VwGH vom 05.07.2012, 2010/21/0345

Betreff

Der Verwaltungsgerichtshof hat durch den Vorsitzenden Senatspräsident Dr. Novak und die Hofräte Dr. Pelant, Dr. Sulzbacher und Dr. Pfiel sowie die Hofrätin Dr. Julcher als Richter, im Beisein der Schriftführerin Mag. Dobner, über die Beschwerde des A in L, vertreten durch Mag. Dr. Helmut Blum, Rechtsanwalt in 4020 Linz, Mozartstraße 11/6, gegen den Bescheid der Sicherheitsdirektion für das Bundesland Oberösterreich vom , Zl. E1/11787/10 I, betreffend Versagung eines Konventionsreisepasses, zu Recht erkannt:

Spruch

Die Beschwerde wird als unbegründet abgewiesen.

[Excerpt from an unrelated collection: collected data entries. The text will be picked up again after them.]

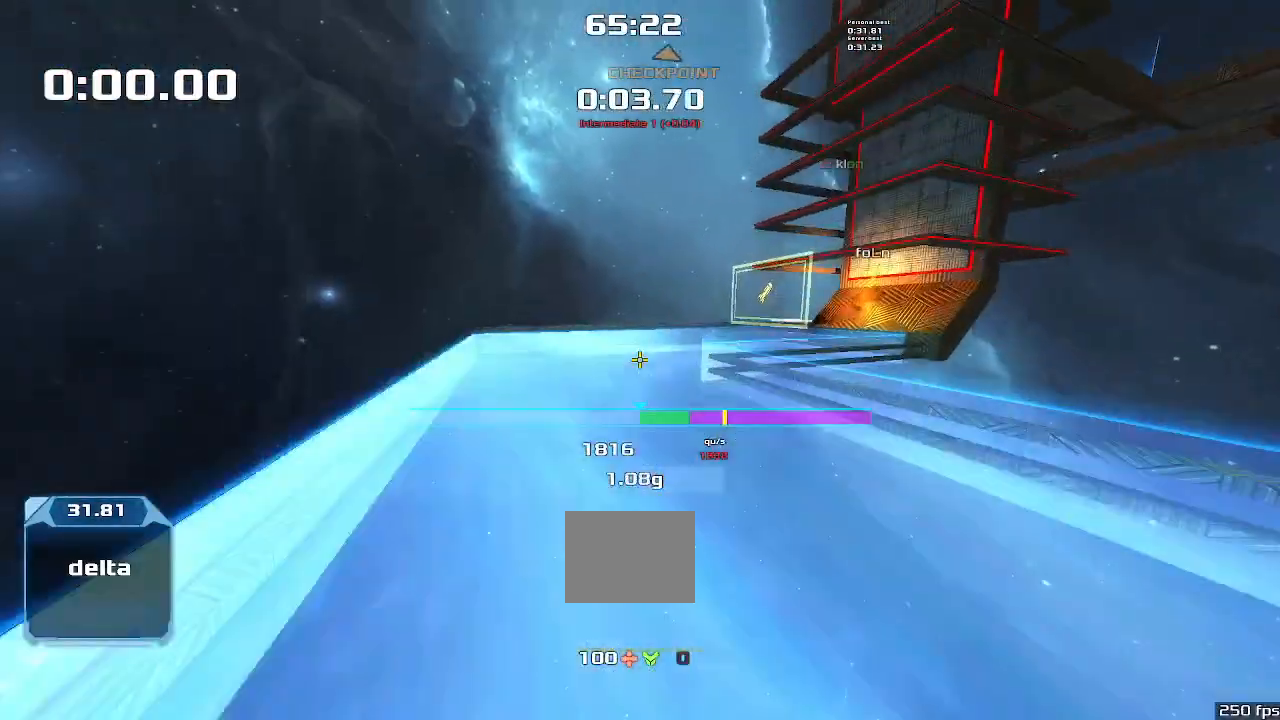
{"keys": ["left"], "events": [[233, "left", "down"], [266, "right", "up"]]}
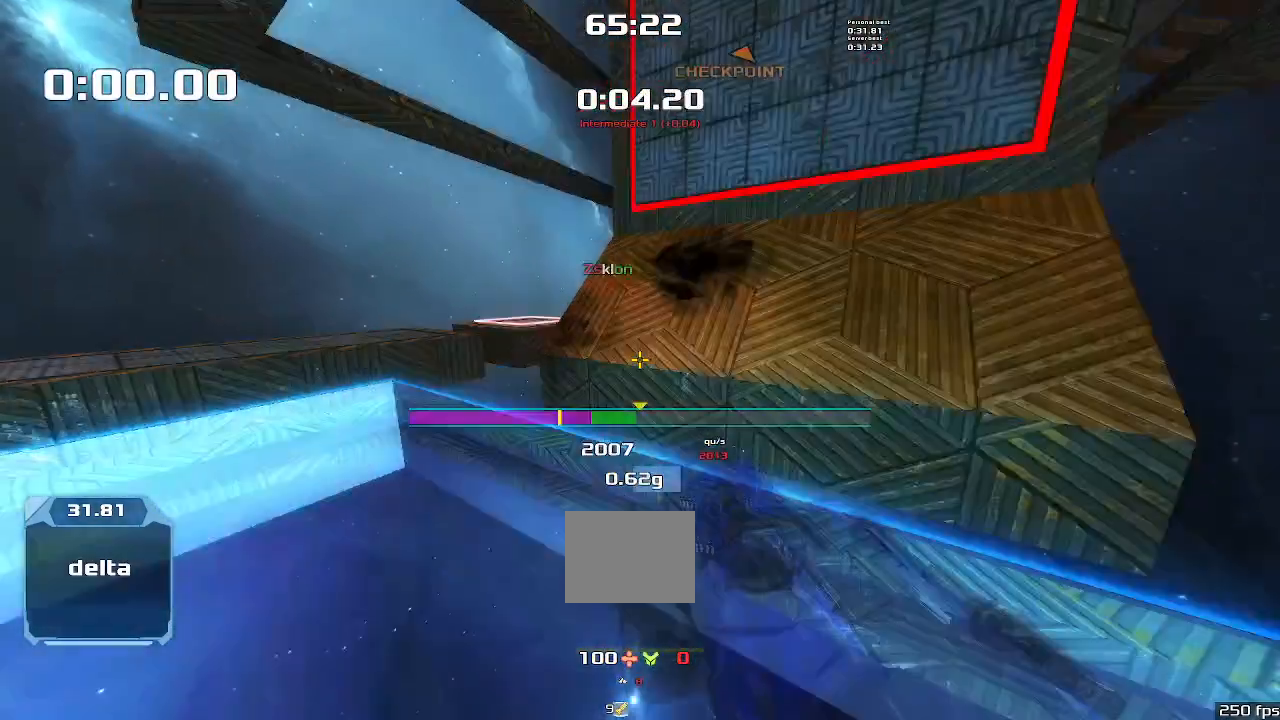
{"keys": ["left"], "events": []}
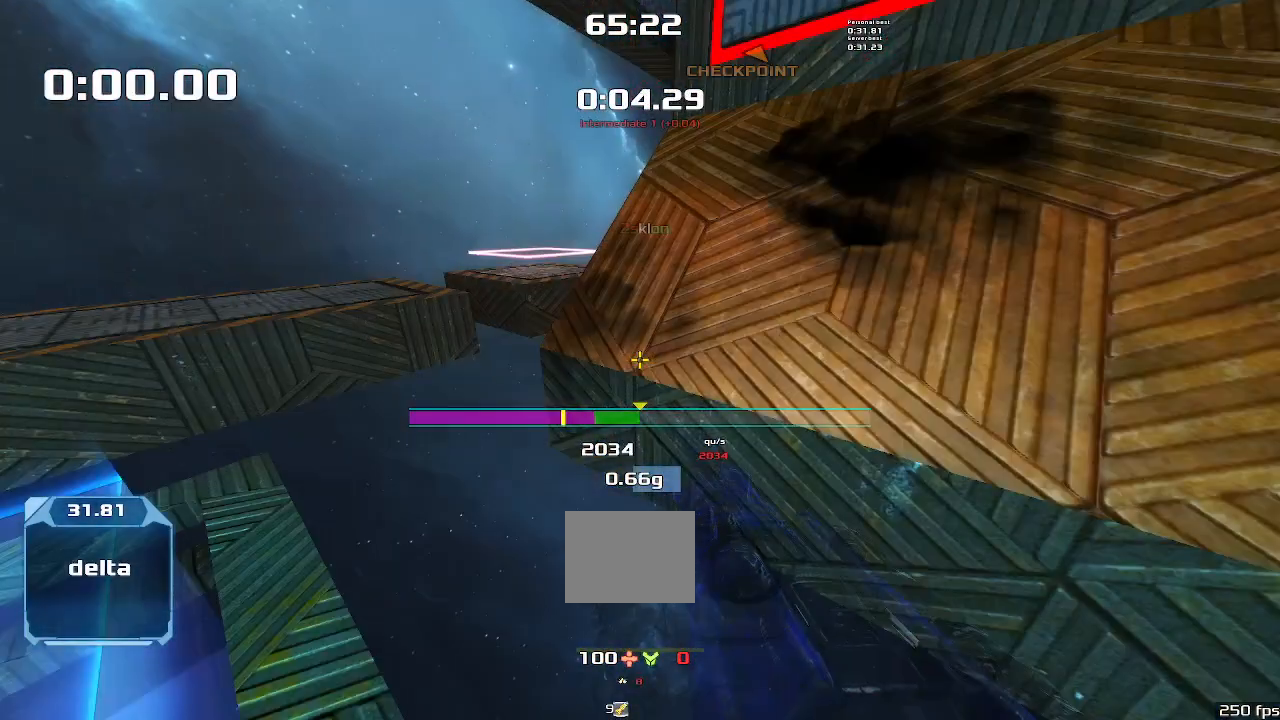
{"keys": ["left"], "events": []}
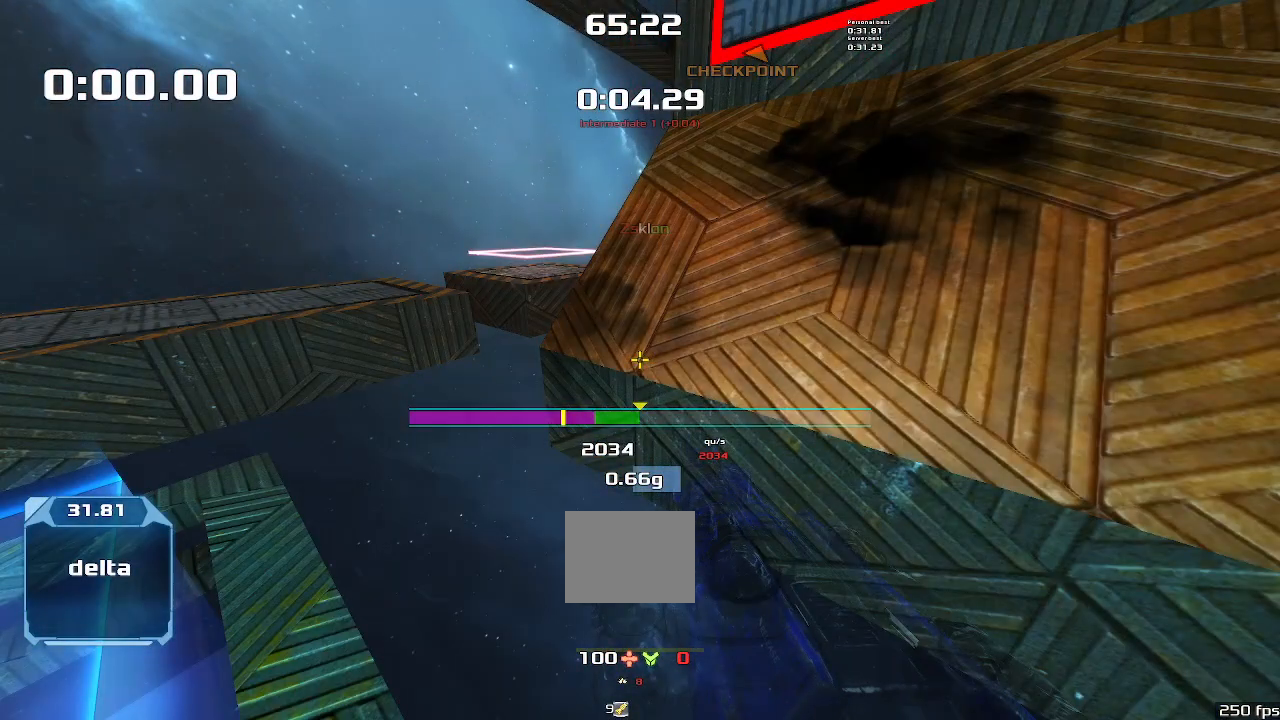
{"keys": ["left"], "events": []}
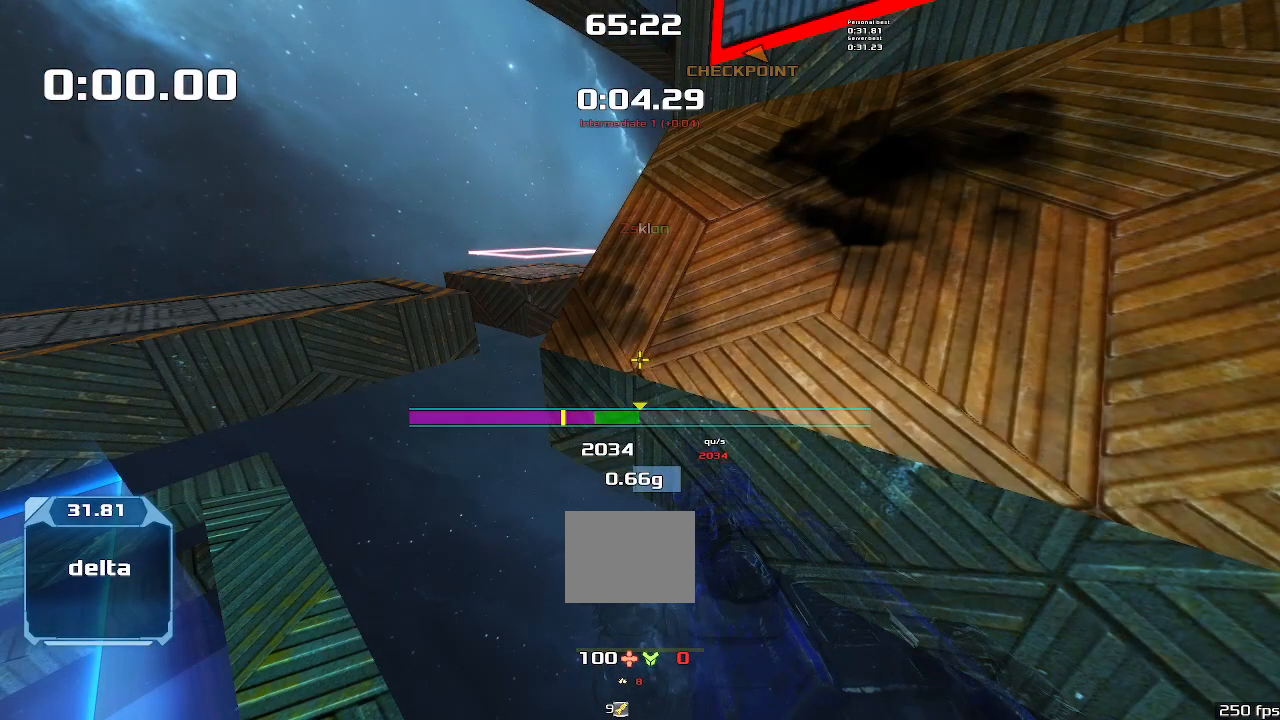
{"keys": ["left"], "events": []}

Der Beschwerdeführer hat dem Bund Aufwendungen in der Höhe von EUR 57,40 binnen zwei Wochen bei sonstiger Exekution zu ersetzen.

Begründung

Dem Beschwerdeführer, einem Staatsangehörigen Afghanistans, wurde mit im Instanzenzug ergangenem Bescheid des unabhängigen Bundesasylsenates vom gemäß § 7 Asylgesetz 1997 Asyl gewährt, und es wurde gemäß § 12 Asylgesetz 1997 festgestellt, dass ihm damit kraft Gesetzes die Flüchtlingseigenschaft zukomme.

Auf seinen Antrag vom wurde ihm ein Konventionsreisepass mit Gültigkeit bis zum ausgestellt.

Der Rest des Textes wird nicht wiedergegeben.